フィリピン代表とデフ(聴覚障害)バスケ日本代表…三遠の2人の新人Bリーガーが抱く、特別な使命感とは<Number Web> photograph by Tomoko Yamada

チームでは同期となる2人だが、津屋(左)は98年生まれの22歳、ラベナ(右)は96年生まれの24歳だ

津屋 比江島さんは僕の高校(洛南)の先輩だよ。

ラベナ そうなんだ!じゃあ、津屋も僕のアイドルだね(笑)。

――Bリーグは「BREAK THE BORDER」をスローガンにスタートしました。ラベナ選手は国境を、津屋選手は聴覚障害という壁を超えてBリーグに乗り込んできて、バスケを通じてそれぞれの世界をつないでいる。その責任や誇りについてどのように感じていますか。

ラベナ 実はフィリピンを代表して戦っているという意識はそれほどないんです。ただ、こうしてBリーグでプレーする機会をいただいて、フィリピンの選手だけでなく、アジアの選手のためにドアを開けられたらとは思っています。多くの人が自分のプレーを見て元気になってほしいですし、Bリーグのアジア枠を活用してこうしてプレーできるチャンスを掴めることを知ってほしいです。Bリーグでプレーする道を選べば困難なことがあると分かっていたのですが、難しいことにチャレンジし、それを乗り越えてこそアスリートとして強くなれると考えました。快適な領域を超えてチャレンジしていく姿を見てもらいたいです。

[データセット項目]
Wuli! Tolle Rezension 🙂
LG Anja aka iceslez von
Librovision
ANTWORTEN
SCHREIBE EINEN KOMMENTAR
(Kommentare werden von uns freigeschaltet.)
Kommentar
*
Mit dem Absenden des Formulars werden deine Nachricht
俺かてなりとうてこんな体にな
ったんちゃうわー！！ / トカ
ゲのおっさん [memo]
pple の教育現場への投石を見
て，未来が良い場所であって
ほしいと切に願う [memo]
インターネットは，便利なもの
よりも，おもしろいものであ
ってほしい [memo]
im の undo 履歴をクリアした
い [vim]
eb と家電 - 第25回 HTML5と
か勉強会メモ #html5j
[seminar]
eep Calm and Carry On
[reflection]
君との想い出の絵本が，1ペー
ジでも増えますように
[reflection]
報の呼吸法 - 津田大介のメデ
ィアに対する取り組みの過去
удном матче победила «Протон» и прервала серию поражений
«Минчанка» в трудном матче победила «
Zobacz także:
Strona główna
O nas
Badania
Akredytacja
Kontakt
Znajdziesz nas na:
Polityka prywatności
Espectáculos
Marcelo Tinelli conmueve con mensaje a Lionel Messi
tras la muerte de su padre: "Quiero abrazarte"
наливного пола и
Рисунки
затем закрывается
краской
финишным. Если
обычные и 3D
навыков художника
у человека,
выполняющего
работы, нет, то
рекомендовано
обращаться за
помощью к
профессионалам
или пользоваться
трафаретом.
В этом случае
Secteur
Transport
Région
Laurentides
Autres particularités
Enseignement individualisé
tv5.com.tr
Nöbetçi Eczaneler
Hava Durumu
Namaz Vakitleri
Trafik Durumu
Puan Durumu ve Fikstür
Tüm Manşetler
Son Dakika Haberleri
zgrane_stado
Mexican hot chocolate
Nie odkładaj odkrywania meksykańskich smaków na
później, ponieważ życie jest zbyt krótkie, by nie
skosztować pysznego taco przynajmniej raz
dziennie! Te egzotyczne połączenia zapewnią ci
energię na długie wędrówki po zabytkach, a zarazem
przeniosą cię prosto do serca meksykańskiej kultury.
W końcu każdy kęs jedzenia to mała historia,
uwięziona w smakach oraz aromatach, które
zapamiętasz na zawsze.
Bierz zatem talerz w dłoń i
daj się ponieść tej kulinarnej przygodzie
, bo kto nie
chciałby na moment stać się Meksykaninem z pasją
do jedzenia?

** 練習問題 **
(A) 引用文によると、Bリーグはどんなスローガンを掲げてスタートしましたか。
(B) 引用文に出てくる人名をすべて挙げてください。
(C) 引用文の「ラベナ そうなんだ!じゃあ、津屋も僕のアイドルだね(笑)。」から「いく姿を見てもらいたいです。」までを、一字一句変えずに書き写してください。

** 解答一覧 **
(A) 「BREAK THE BORDER」

(B) 津屋、ラベナ、比江島、Tomoko Yamada

(C)
ラベナ そうなんだ!じゃあ、津屋も僕のアイドルだね(笑)。

――Bリーグは「BREAK THE BORDER」をスローガンにスタートしました。ラベナ選手は国境を、津屋選手は聴覚障害という壁を超えてBリーグに乗り込んできて、バスケを通じてそれぞれの世界をつないでいる。その責任や誇りについてどのように感じていますか。

ラベナ 実はフィリピンを代表して戦っているという意識はそれほどないんです。ただ、こうしてBリーグでプレーする機会をいただいて、フィリピンの選手だけでなく、アジアの選手のためにドアを開けられたらとは思っています。多くの人が自分のプレーを見て元気になってほしいですし、Bリーグのアジア枠を活用してこうしてプレーできるチャンスを掴めることを知ってほしいです。Bリーグでプレーする道を選べば困難なことがあると分かっていたのですが、難しいことにチャレンジし、それを乗り越えてこそアスリートとして強くなれると考えました。快適な領域を超えてチャレンジしていく姿を見てもらいたいです。